Let’s do another chain rule example. Let’s say we have the function *f(x)*=(cos(*x*))^3. We’ll usually write this as cos^3(*x*).

To find the derivative, *f`(x)*, we’re going to use the chain rule where our outside function is something cubed. In this case, that something is cos(*x*). Our outer function is that cubed. So the derivative (we’re going to use our power rule here, which says that if *f(x)*=*x*^*n*, then *f`(x)*=*nx*^(*n*-1).

Well here, *n* is 3, so our derivative is 3 times our *x* here, which is just parentheses, to the 3 – 1, or 2. What’s inside of the parentheses is our function, *h*, which is cos(*x*).Let’s plug that in. *f`(x)*=3(cos(*x*))^2 times the derivative of the inside function, cos(*x*).

Well I know that the derivative of cos(*x*) is -sin(*x*), so I can plug that in and simplify this equation to get *f`(x)*= -3(sin(*x*)cos^2(*x*).

## Fourth Example

Let’s do one more example. Let’s say *f(x)*=*x*^2 times the natural log (ln) of *x*. Well in this case, *x*^2 is like one function of *x* and the natural log of *x* is another, so I know I should use the product rule.

The product rule says that if you’re looking for the derivative of *u* times *v* that are both functions of *x*, the derivative is *uv`* + *vu`*, which is the first times the derivative of the second, plus the second times the derivative of the first. In our case, the first is *x*^2 and the second is ln(*x*). So let’s plug our functions into this rule.

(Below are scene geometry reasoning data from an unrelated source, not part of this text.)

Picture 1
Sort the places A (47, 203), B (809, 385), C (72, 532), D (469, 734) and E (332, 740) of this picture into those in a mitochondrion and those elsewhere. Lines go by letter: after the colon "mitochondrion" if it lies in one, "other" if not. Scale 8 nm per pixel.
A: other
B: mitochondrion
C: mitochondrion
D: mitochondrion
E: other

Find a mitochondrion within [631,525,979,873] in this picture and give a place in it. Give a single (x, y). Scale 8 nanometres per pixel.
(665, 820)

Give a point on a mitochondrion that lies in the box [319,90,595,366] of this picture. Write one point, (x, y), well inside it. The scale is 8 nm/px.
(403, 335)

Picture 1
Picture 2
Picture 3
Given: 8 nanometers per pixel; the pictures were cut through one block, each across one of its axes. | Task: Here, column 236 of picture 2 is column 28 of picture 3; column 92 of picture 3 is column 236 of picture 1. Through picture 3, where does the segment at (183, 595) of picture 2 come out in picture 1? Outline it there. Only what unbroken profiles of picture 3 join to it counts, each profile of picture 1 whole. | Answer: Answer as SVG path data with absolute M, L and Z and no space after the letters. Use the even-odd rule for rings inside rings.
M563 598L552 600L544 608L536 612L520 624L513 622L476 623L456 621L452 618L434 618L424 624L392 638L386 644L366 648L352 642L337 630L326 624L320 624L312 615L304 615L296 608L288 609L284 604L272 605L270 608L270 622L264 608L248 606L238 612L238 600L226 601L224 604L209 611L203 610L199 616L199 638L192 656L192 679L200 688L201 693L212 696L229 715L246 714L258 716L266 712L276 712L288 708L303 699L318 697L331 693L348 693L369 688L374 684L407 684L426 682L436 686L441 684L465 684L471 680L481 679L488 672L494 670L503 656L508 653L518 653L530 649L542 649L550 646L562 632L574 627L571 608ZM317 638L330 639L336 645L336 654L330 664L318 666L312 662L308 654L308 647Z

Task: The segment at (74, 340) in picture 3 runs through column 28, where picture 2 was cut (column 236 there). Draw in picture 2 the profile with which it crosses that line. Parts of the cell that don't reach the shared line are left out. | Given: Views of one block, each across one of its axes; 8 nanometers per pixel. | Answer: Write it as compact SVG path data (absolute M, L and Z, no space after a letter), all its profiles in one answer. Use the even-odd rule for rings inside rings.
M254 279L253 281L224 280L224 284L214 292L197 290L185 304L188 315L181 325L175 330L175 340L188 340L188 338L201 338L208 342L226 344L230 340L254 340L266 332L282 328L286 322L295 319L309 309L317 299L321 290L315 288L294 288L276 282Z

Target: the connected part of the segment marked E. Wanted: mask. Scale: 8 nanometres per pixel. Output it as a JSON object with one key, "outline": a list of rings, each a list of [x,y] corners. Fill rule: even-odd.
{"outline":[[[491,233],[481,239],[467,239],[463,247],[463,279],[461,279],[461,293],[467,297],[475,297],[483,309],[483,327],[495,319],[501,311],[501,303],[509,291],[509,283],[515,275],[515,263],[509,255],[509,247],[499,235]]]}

The first, *x*^2, times the derivative (*d/dx*) of the second, ln(*x*), plus the second, ln(*x*), times the derivative of the first, *d/dx(x^2)*. I’m going to use my rules for the derivative of ln(*x*) being 1/*x*, and the derivative of *x^n* is *nx*^(*n*-1) and find that *x*^2*d/dx*(ln(*x*)) is *x*^2(1/*x*)). My second term we said was ln(*x*)*d/dx(x*^2); I get ln(*x*)2*x*.

Let’s simplify.

We’ll knock out this *x* and one of these 2*x*s, and let’s put this 2*x* on the left side of ln(*x*). So *f`x*=*x* + 2*xln(*x*). You could leave it like this, but in general, you’re going to want to simplify this a little further by factoring out an *x*. There’s an *x* in both terms, so I’m going to divide both terms by *x* and put it on the outside, so I have *x*(1 + 2ln(*x*)).*

## Lesson Summary

Let’s review.

There are a few formulas that you need to remember for calculating the derivatives. You should know what the derivative is of a constant, of a power like *x*^*n*, of any kind of exponential like *e*^*x*, or log like the natural log of *x*, and you should know some of the common trig derivatives, such as sin(*x*), cos(*x*) and tan(*x*). Once you get those formulas down, you should always remember the three most important derivative rules. One is the **product rule**, the second is the **quotient rule** and the third is the **chain rule**.

But the absolute most important thing that you can remember about derivatives, that will always help you when you’re thinking about derivatives, is that the derivative is a rate of change. So the derivative is the slope of the tangent to your function.